Rembremerding hat geschrieben:Hinsichtlich des Themas muss auch hinterfragt werden, inwieweit belastbar das "sola scriptura" von Martin Luther ist.
Lovetrail hat geschrieben:Ohne sola scriptura kann man alles Mögliche ins Christentum hineinschmuggeln.
Spannendes Thema - denn genau das war der erbitterte Streit zwischen Luther und Melanchthon.
Luther wollte der "Freigeisterei" von Melanchthon einen Riegel vorschieben, weil er Angst hatte, dass damit "alles Mögliche ins Christentum hineingeschmuggelt" wird - da hatte Luther aus meiner Sicht recht. - Melanchthon hat wohl dagegen gemeint, dass die göttliche Wahrheit auch ohne Bibel funktionieren muss - da hat er genauso recht. - Im Grunde handelt es sich letztlich um eine pädagogische Frage: Wie kann man das Wort Gottes besser vermitteln? - Über die Bibel und nichts als die Bibel, weil dort alles nötige steht? - Oder über das universal Geistige, das es auch ohne Bibel gibt?
Pädagogisch war Luther aus meiner Sicht pragmatischer - Melanchthon war da etwas "aufgeklärter", was aber auch immer die Gefahr der Entgrenzung und Verballhornung in sich hat, wie wir in unserer heutigen Zeit besonders gut sehen können. - Dazu würde noch der Briefwechsel zwischen Erasmus von Rotterdam und Luther passen, in dem der Luther dem Erasmus derart die Ohren wäscht, als wären sie Feinde.

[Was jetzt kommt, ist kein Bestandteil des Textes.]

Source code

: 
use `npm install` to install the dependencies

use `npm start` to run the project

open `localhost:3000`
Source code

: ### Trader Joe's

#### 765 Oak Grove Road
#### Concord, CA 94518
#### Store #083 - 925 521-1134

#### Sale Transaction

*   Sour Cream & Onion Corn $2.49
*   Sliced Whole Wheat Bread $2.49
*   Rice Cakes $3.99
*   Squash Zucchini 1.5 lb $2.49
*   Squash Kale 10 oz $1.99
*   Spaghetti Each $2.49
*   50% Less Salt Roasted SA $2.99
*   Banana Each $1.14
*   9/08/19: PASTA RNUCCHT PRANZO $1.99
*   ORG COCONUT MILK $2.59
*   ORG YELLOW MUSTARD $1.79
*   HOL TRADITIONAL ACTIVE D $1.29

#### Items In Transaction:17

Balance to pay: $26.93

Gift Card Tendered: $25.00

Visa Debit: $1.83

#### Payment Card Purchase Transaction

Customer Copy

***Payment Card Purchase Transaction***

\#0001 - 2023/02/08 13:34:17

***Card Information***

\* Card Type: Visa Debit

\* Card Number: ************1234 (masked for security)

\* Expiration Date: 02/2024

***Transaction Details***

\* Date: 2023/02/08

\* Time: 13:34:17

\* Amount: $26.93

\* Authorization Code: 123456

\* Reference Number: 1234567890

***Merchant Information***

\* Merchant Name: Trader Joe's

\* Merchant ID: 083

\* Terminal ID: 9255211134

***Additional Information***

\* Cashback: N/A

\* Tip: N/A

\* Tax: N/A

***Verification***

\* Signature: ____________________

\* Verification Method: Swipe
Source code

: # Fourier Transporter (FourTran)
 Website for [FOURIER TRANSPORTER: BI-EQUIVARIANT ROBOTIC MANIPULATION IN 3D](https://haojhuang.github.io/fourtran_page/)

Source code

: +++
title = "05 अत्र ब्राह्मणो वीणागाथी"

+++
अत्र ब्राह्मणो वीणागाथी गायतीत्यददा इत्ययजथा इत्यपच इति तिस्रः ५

Luther war kein "Aufklärer", sondern eigentlich Katholik. Und er hat die Entgrenzungs-Gefahren der Aufklärung in den Anthropozentrismus hinein erkannt - deshalb "Sola Scriptura".
Novalis hat geschrieben:der Verdienst von Luther war es, dass er gesehen hat, dass der HEILIGE GEIST eine innere Wirklichkeit im Menschen ist. Anstatt blind einer äußeren Autorität zu folgen, sollen wir lernen dieser inneren Autorität Gehör zu schenken
Das wäre dann die Synthese des dann doch "aufgeklärten Katholiken" Luther. - Einerseits keine Rom-Gläubigkeit, gleichtzeitig innere Bindung an die Bibel. - Aber eben auch keine Entgrenzung - so weit weg vom Zentralismus der Bibel, die in Rom haptisch symbolisiert war, wollte er dann doch nicht.
Rembremerding hat geschrieben: Aber sola scriptura ist schlussendlich und paradoxerweise nicht biblisch, denn auch die Apostel wandten dieses Auslegungsprinzip nicht an.

Jetzt wird's kompliziert - aber Du hast recht. - Der Universalismus der Lehre Jesu ist schwer vereinbar mit "Sola Scriptura".
Was übrigens immer funktioniert, ist "Solus Spiritus". - Aber das ist pädagogisch nicht umsetzbar - das geht eher beim autoritären "Sola Scriptura".